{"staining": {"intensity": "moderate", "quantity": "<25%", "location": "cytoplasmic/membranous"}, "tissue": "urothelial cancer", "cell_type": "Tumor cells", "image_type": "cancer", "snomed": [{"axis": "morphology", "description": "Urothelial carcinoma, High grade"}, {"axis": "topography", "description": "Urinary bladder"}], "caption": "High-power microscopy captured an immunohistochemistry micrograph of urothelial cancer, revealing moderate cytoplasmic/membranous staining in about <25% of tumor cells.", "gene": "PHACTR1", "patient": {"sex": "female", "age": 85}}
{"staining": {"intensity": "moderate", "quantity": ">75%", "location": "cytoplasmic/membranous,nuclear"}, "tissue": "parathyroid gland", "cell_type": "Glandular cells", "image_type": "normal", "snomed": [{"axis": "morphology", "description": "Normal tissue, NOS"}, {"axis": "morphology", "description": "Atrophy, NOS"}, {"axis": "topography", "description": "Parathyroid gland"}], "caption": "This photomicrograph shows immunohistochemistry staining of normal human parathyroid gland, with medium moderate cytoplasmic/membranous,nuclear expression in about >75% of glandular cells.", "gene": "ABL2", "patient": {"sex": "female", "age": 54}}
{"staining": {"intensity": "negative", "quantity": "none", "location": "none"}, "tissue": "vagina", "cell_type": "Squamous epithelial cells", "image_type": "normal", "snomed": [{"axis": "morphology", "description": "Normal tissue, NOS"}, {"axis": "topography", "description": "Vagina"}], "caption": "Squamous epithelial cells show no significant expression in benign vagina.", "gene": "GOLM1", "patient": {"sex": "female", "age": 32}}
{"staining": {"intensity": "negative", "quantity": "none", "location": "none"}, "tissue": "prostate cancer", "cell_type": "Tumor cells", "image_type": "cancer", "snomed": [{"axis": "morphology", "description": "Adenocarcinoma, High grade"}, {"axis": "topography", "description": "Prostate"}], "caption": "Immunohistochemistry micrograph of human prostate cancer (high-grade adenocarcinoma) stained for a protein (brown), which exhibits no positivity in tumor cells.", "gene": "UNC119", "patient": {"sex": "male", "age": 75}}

**Prompt**. Restate verbatim the first line above and all lines after it through the line containing "epithelial cells show"; omit the rest.

**Task response**.
{"staining": {"intensity": "moderate", "quantity": "<25%", "location": "cytoplasmic/membranous"}, "tissue": "urothelial cancer", "cell_type": "Tumor cells", "image_type": "cancer", "snomed": [{"axis": "morphology", "description": "Urothelial carcinoma, High grade"}, {"axis": "topography", "description": "Urinary bladder"}], "caption": "High-power microscopy captured an immunohistochemistry micrograph of urothelial cancer, revealing moderate cytoplasmic/membranous staining in about <25% of tumor cells.", "gene": "PHACTR1", "patient": {"sex": "female", "age": 85}}
{"staining": {"intensity": "moderate", "quantity": ">75%", "location": "cytoplasmic/membranous,nuclear"}, "tissue": "parathyroid gland", "cell_type": "Glandular cells", "image_type": "normal", "snomed": [{"axis": "morphology", "description": "Normal tissue, NOS"}, {"axis": "morphology", "description": "Atrophy, NOS"}, {"axis": "topography", "description": "Parathyroid gland"}], "caption": "This photomicrograph shows immunohistochemistry staining of normal human parathyroid gland, with medium moderate cytoplasmic/membranous,nuclear expression in about >75% of glandular cells.", "gene": "ABL2", "patient": {"sex": "female", "age": 54}}
{"staining": {"intensity": "negative", "quantity": "none", "location": "none"}, "tissue": "vagina", "cell_type": "Squamous epithelial cells", "image_type": "normal", "snomed": [{"axis": "morphology", "description": "Normal tissue, NOS"}, {"axis": "topography", "description": "Vagina"}], "caption": "Squamous epithelial cells show no significant expression in benign vagina.", "gene": "GOLM1", "patient": {"sex": "female", "age": 32}}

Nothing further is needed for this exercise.